## Aim of the task
Return all the lines below exactly as written. Drop every picture.

## Records for this task
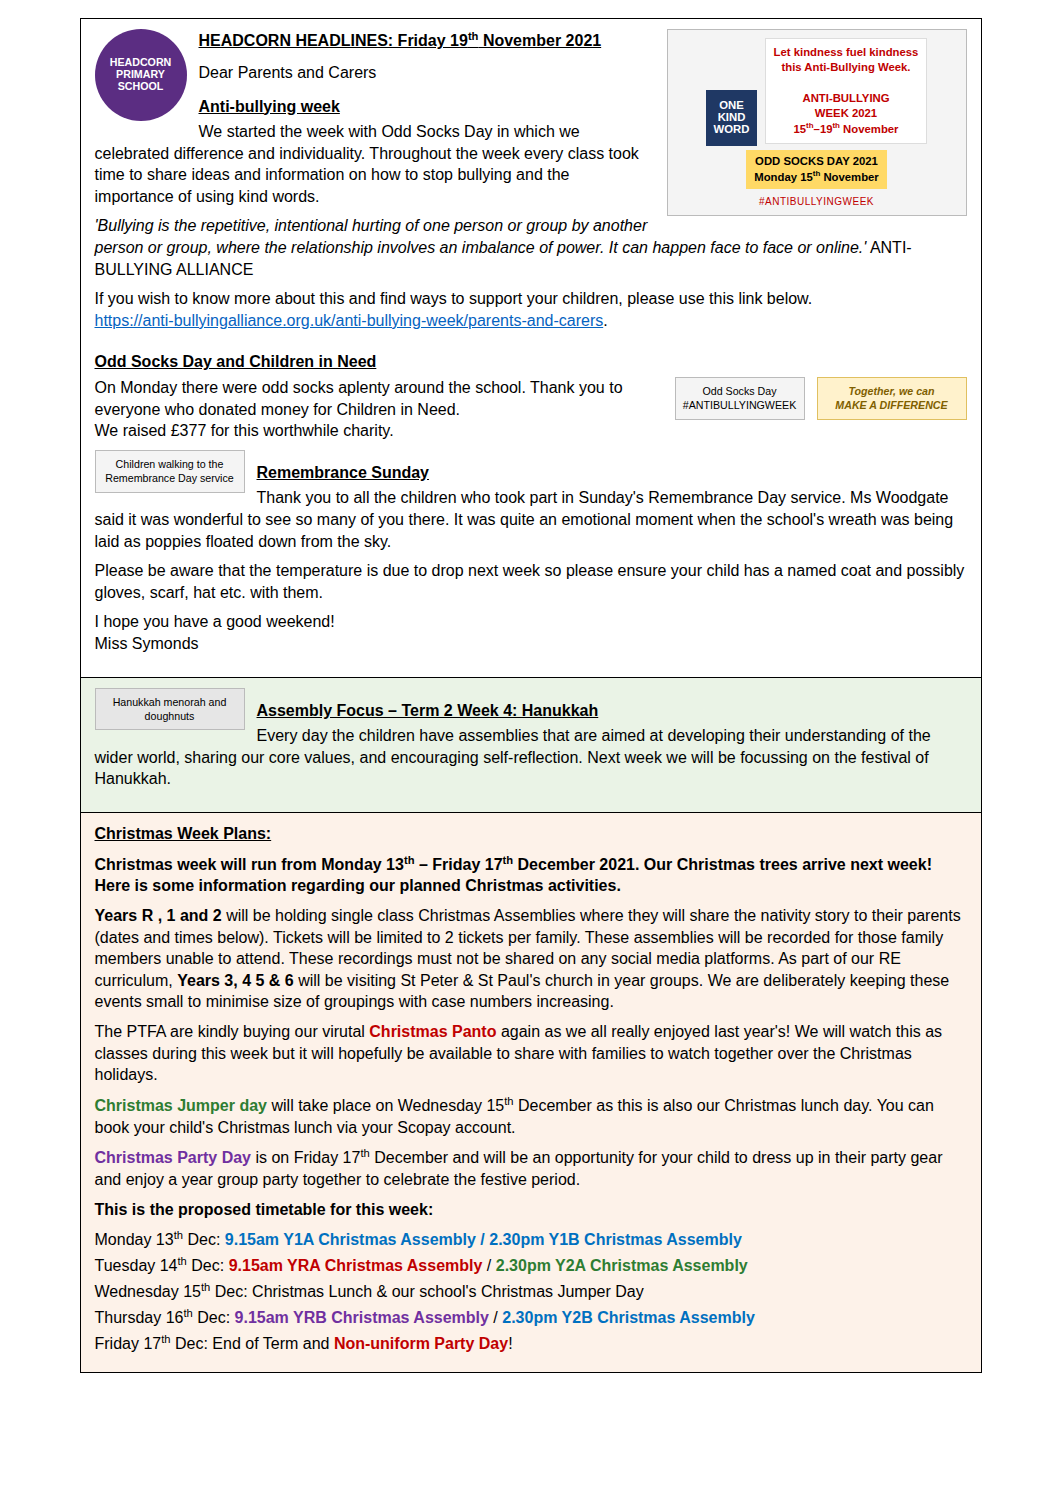ONE
KIND
WORD Let kindness fuel kindness
this Anti-Bullying Week.
ANTI-BULLYING
WEEK 2021
15th–19th November ODD SOCKS DAY 2021
Monday 15th November #ANTIBULLYINGWEEK
HEADCORN
PRIMARY
SCHOOL
HEADCORN HEADLINES: Friday 19th November 2021
Dear Parents and Carers
Anti-bullying week
We started the week with Odd Socks Day in which we celebrated difference and individuality. Throughout the week every class took time to share ideas and information on how to stop bullying and the importance of using kind words.
'Bullying is the repetitive, intentional hurting of one person or group by another person or group, where the relationship involves an imbalance of power. It can happen face to face or online.' ANTI-BULLYING ALLIANCE
If you wish to know more about this and find ways to support your children, please use this link below.
https://anti-bullyingalliance.org.uk/anti-bullying-week/parents-and-carers.
Odd Socks Day and Children in Need
Together, we can
MAKE A DIFFERENCE
Odd Socks Day
#ANTIBULLYINGWEEK
On Monday there were odd socks aplenty around the school. Thank you to everyone who donated money for Children in Need.
We raised £377 for this worthwhile charity.
Children walking to the Remembrance Day service
Remembrance Sunday
Thank you to all the children who took part in Sunday's Remembrance Day service. Ms Woodgate said it was wonderful to see so many of you there. It was quite an emotional moment when the school's wreath was being laid as poppies floated down from the sky.
Please be aware that the temperature is due to drop next week so please ensure your child has a named coat and possibly gloves, scarf, hat etc. with them.
I hope you have a good weekend!
Miss Symonds
Hanukkah menorah and doughnuts
Assembly Focus – Term 2 Week 4: Hanukkah
Every day the children have assemblies that are aimed at developing their understanding of the wider world, sharing our core values, and encouraging self-reflection. Next week we will be focussing on the festival of Hanukkah.
Christmas Week Plans:
Christmas week will run from Monday 13th – Friday 17th December 2021. Our Christmas trees arrive next week! Here is some information regarding our planned Christmas activities.
Years R , 1 and 2 will be holding single class Christmas Assemblies where they will share the nativity story to their parents (dates and times below). Tickets will be limited to 2 tickets per family. These assemblies will be recorded for those family members unable to attend. These recordings must not be shared on any social media platforms. As part of our RE curriculum, Years 3, 4 5 & 6 will be visiting St Peter & St Paul's church in year groups. We are deliberately keeping these events small to minimise size of groupings with case numbers increasing.
The PTFA are kindly buying our virutal Christmas Panto again as we all really enjoyed last year's! We will watch this as classes during this week but it will hopefully be available to share with families to watch together over the Christmas holidays.
Christmas Jumper day will take place on Wednesday 15th December as this is also our Christmas lunch day. You can book your child's Christmas lunch via your Scopay account.
Christmas Party Day is on Friday 17th December and will be an opportunity for your child to dress up in their party gear and enjoy a year group party together to celebrate the festive period.
This is the proposed timetable for this week:
Monday 13th Dec: 9.15am Y1A Christmas Assembly / 2.30pm Y1B Christmas Assembly
Tuesday 14th Dec: 9.15am YRA Christmas Assembly / 2.30pm Y2A Christmas Assembly
Wednesday 15th Dec: Christmas Lunch & our school's Christmas Jumper Day
Thursday 16th Dec: 9.15am YRB Christmas Assembly / 2.30pm Y2B Christmas Assembly
Friday 17th Dec: End of Term and Non-uniform Party Day!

## Response
ONE
KIND
WORD Let kindness fuel kindness
this Anti-Bullying Week.
ANTI-BULLYING
WEEK 2021
15th–19th November ODD SOCKS DAY 2021
Monday 15th November #ANTIBULLYINGWEEK
HEADCORN
PRIMARY
SCHOOL
HEADCORN HEADLINES: Friday 19th November 2021
Dear Parents and Carers
Anti-bullying week
We started the week with Odd Socks Day in which we celebrated difference and individuality. Throughout the week every class took time to share ideas and information on how to stop bullying and the importance of using kind words.
'Bullying is the repetitive, intentional hurting of one person or group by another person or group, where the relationship involves an imbalance of power. It can happen face to face or online.' ANTI-BULLYING ALLIANCE
If you wish to know more about this and find ways to support your children, please use this link below.
https://anti-bullyingalliance.org.uk/anti-bullying-week/parents-and-carers.
Odd Socks Day and Children in Need
Together, we can
MAKE A DIFFERENCE
Odd Socks Day
#ANTIBULLYINGWEEK
On Monday there were odd socks aplenty around the school. Thank you to everyone who donated money for Children in Need.
We raised £377 for this worthwhile charity.
Children walking to the Remembrance Day service
Remembrance Sunday
Thank you to all the children who took part in Sunday's Remembrance Day service. Ms Woodgate said it was wonderful to see so many of you there. It was quite an emotional moment when the school's wreath was being laid as poppies floated down from the sky.
Please be aware that the temperature is due to drop next week so please ensure your child has a named coat and possibly gloves, scarf, hat etc. with them.
I hope you have a good weekend!
Miss Symonds
Hanukkah menorah and doughnuts
Assembly Focus – Term 2 Week 4: Hanukkah
Every day the children have assemblies that are aimed at developing their understanding of the wider world, sharing our core values, and encouraging self-reflection. Next week we will be focussing on the festival of Hanukkah.
Christmas Week Plans:
Christmas week will run from Monday 13th – Friday 17th December 2021. Our Christmas trees arrive next week! Here is some information regarding our planned Christmas activities.
Years R , 1 and 2 will be holding single class Christmas Assemblies where they will share the nativity story to their parents (dates and times below). Tickets will be limited to 2 tickets per family. These assemblies will be recorded for those family members unable to attend. These recordings must not be shared on any social media platforms. As part of our RE curriculum, Years 3, 4 5 & 6 will be visiting St Peter & St Paul's church in year groups. We are deliberately keeping these events small to minimise size of groupings with case numbers increasing.
The PTFA are kindly buying our virutal Christmas Panto again as we all really enjoyed last year's! We will watch this as classes during this week but it will hopefully be available to share with families to watch together over the Christmas holidays.
Christmas Jumper day will take place on Wednesday 15th December as this is also our Christmas lunch day. You can book your child's Christmas lunch via your Scopay account.
Christmas Party Day is on Friday 17th December and will be an opportunity for your child to dress up in their party gear and enjoy a year group party together to celebrate the festive period.
This is the proposed timetable for this week:
Monday 13th Dec: 9.15am Y1A Christmas Assembly / 2.30pm Y1B Christmas Assembly
Tuesday 14th Dec: 9.15am YRA Christmas Assembly / 2.30pm Y2A Christmas Assembly
Wednesday 15th Dec: Christmas Lunch & our school's Christmas Jumper Day
Thursday 16th Dec: 9.15am YRB Christmas Assembly / 2.30pm Y2B Christmas Assembly
Friday 17th Dec: End of Term and Non-uniform Party Day!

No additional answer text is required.